____ Raw data

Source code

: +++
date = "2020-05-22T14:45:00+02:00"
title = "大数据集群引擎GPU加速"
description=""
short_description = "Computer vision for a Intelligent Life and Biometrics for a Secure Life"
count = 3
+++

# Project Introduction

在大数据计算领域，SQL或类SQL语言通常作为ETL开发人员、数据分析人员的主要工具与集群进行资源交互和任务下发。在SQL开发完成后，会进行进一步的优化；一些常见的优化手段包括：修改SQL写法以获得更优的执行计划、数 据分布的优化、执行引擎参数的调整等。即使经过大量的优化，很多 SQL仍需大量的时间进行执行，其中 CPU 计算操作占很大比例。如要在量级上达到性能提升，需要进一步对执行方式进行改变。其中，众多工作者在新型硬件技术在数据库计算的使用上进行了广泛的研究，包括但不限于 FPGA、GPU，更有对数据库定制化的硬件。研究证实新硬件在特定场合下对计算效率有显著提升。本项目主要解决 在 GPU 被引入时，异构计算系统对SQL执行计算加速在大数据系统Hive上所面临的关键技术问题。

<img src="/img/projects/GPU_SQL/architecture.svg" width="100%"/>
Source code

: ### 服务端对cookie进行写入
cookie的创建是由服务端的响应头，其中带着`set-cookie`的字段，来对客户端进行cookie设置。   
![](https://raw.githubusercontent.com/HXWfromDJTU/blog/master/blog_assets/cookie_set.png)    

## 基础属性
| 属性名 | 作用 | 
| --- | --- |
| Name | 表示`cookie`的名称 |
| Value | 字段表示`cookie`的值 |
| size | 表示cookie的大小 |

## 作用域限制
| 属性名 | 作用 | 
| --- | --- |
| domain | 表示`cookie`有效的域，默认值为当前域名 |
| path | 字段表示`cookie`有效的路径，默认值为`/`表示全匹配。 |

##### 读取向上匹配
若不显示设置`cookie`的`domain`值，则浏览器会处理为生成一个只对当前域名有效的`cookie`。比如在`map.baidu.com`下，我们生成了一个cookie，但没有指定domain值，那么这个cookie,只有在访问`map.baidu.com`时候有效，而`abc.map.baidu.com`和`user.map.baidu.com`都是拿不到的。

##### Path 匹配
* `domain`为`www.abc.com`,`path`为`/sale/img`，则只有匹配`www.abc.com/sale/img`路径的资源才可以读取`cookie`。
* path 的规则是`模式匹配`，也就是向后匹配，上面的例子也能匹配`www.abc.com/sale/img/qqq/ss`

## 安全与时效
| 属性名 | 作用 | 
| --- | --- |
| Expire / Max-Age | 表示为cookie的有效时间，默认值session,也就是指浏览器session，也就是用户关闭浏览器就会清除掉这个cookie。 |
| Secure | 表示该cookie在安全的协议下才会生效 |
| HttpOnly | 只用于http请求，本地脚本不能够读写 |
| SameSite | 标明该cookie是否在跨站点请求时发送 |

________

Count the lines above that contain the string "字段表示", and give only the number.

2